Les sociétés de distribution ont relevé le prix du gasoil de deux dirhams par litre, le portant à près de 13 dirhams dans la plupart des stations-service. L’essence a, de son côté, augmenté de 1,44 dirham par litre pour frôler les 14 dirhams.
Anticipant cette hausse, de nombreuses stations-service ont connu dans la soirée de dimanche une affluence inhabituelle. De nombreux automobilistes se sont précipités pour faire le plein avant l’entrée en vigueur des nouveaux tarifs, certains se disant surpris de voir l’augmentation appliquée dans certaines stations avant même minuit.
La mesure a suscité une forte réaction parmi les conducteurs, notamment les chauffeurs de camions et de taxis, qui dénoncent un renchérissement brutal des coûts de transport dans un contexte économique déjà difficile.
Les distributeurs justifient cette augmentation par la hausse des cours du pétrole sur les marchés internationaux, liée aux tensions et au conflit en cours au Moyen-Orient.

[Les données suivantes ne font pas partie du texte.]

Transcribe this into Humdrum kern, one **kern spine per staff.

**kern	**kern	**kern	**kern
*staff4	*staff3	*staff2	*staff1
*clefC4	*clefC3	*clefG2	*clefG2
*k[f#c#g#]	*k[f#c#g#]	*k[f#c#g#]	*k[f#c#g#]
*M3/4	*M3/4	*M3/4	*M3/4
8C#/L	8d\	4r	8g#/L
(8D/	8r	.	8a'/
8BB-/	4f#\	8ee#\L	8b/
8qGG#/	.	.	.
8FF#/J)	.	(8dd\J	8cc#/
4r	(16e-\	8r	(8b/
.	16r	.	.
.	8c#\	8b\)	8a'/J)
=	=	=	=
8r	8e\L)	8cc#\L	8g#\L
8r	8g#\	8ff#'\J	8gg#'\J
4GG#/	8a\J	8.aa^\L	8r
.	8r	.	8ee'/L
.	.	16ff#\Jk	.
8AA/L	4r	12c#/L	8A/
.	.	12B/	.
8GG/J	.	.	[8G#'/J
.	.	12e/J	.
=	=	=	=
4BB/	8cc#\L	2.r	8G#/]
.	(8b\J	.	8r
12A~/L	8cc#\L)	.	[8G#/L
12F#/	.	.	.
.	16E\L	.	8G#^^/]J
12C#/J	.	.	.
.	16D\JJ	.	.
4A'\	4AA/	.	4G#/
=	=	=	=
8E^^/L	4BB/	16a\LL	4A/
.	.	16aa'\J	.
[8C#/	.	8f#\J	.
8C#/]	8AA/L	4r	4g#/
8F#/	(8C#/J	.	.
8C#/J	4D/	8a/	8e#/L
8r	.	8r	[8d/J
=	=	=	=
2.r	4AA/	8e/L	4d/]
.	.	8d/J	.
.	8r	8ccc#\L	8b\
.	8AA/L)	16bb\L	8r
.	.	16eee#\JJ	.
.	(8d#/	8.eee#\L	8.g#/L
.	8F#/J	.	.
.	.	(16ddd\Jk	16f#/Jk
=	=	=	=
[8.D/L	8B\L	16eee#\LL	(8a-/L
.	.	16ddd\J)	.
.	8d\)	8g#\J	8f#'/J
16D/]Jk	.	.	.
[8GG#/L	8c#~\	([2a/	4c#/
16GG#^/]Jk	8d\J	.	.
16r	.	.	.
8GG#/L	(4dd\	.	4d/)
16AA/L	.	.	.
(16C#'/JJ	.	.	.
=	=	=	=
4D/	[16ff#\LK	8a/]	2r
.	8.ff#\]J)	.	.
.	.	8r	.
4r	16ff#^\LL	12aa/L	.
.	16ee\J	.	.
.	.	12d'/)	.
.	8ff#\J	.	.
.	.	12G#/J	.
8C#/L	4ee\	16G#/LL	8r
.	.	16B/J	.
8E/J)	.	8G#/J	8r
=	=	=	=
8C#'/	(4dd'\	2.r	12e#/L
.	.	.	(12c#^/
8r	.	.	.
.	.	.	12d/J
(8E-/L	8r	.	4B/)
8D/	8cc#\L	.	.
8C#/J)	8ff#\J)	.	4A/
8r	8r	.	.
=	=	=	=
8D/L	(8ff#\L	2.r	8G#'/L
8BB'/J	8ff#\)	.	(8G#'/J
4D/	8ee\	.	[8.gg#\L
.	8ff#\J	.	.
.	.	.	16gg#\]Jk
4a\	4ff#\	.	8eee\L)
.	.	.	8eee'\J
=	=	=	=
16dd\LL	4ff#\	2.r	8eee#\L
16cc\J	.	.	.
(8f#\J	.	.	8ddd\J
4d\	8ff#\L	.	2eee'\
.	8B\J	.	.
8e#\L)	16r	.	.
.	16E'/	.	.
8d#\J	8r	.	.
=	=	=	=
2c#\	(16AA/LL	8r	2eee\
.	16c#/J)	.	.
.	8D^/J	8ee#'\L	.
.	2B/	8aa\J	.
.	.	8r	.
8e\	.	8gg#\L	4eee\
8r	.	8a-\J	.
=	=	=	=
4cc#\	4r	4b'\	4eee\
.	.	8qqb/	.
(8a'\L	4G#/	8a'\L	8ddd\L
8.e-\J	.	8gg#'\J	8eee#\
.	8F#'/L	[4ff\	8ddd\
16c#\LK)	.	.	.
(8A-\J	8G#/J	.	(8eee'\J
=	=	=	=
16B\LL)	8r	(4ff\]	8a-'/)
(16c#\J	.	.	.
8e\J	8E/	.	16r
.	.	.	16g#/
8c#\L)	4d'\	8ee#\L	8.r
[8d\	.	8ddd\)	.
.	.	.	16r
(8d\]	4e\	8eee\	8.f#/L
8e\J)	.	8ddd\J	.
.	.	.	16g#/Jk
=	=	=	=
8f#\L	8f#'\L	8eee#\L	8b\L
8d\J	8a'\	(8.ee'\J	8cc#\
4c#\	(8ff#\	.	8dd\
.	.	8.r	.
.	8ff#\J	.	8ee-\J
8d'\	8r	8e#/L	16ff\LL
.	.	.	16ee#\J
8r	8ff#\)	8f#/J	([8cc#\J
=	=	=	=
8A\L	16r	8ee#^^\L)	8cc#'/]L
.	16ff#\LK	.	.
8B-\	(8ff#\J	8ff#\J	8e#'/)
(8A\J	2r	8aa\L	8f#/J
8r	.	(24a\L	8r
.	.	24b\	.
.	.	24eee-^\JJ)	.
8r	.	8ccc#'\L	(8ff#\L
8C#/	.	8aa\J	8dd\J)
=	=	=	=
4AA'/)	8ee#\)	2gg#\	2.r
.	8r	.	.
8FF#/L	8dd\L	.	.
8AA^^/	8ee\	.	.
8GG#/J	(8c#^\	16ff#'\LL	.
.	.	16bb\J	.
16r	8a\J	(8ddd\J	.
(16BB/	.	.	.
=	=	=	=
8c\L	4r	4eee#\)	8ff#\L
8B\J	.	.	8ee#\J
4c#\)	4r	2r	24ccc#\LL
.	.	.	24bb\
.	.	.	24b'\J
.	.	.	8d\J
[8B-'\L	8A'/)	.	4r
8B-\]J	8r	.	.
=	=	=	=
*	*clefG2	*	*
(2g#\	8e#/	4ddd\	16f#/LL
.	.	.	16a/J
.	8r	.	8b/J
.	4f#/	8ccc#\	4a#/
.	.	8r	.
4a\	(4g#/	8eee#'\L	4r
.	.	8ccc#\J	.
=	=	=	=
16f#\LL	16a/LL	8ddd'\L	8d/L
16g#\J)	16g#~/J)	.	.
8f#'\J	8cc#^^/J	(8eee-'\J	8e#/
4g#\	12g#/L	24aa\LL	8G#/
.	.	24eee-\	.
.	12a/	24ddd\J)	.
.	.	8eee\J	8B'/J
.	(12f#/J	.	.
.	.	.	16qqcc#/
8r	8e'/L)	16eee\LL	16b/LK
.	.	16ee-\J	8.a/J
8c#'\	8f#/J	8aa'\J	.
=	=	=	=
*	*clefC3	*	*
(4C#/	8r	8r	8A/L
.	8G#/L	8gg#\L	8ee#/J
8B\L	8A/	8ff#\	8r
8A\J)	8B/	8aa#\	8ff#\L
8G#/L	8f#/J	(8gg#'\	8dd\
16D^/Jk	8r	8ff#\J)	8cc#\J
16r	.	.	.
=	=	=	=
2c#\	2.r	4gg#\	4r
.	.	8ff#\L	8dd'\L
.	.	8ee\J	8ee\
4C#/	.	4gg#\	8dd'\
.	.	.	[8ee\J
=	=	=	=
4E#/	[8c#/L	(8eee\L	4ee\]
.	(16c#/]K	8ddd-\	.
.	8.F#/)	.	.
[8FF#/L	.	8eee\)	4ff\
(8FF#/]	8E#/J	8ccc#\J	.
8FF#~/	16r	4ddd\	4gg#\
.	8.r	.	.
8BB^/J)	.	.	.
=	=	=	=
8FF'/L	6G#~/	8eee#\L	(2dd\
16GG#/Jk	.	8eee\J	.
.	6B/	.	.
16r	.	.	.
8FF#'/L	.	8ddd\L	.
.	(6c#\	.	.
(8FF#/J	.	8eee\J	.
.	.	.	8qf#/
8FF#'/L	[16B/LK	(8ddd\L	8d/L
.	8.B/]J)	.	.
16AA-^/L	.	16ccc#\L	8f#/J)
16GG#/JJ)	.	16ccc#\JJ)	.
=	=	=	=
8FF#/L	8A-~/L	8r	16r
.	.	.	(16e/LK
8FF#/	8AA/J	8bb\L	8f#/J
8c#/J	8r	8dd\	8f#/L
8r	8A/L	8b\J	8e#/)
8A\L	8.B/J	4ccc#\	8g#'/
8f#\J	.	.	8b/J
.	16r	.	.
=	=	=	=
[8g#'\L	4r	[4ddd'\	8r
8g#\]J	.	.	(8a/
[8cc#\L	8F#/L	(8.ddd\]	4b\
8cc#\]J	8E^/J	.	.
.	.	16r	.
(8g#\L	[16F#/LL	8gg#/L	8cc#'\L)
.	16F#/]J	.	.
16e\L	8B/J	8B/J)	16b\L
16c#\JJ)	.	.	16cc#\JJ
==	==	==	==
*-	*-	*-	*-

Face à cette situation, plusieurs professionnels du transport appellent les autorités à instaurer un soutien exceptionnel, similaire à celui mis en place ces dernières années lorsque la flambée des prix de l’énergie, provoquée par la guerre russo-ukrainienne, avait fortement affecté le secteur.
Selon des acteurs du transport, cette hausse risque d’avoir des répercussions directes sur les coûts de transport et de services, avec un possible effet domino sur les prix de plusieurs biens et prestations essentiels. Des chauffeurs professionnels redoutent déjà une réduction de leurs marges, dans un contexte marqué par l’augmentation continue des charges d’exploitation et les pressions sur le pouvoir d’achat.
Dans de précédents rapports, le Conseil de la concurrence avait déjà souligné que le marché marocain de la distribution des carburants se caractérise par des marges relativement élevées chez les distributeurs, appelant à davantage de transparence dans la formation des prix et à un renforcement du contrôle des mécanismes de concurrence.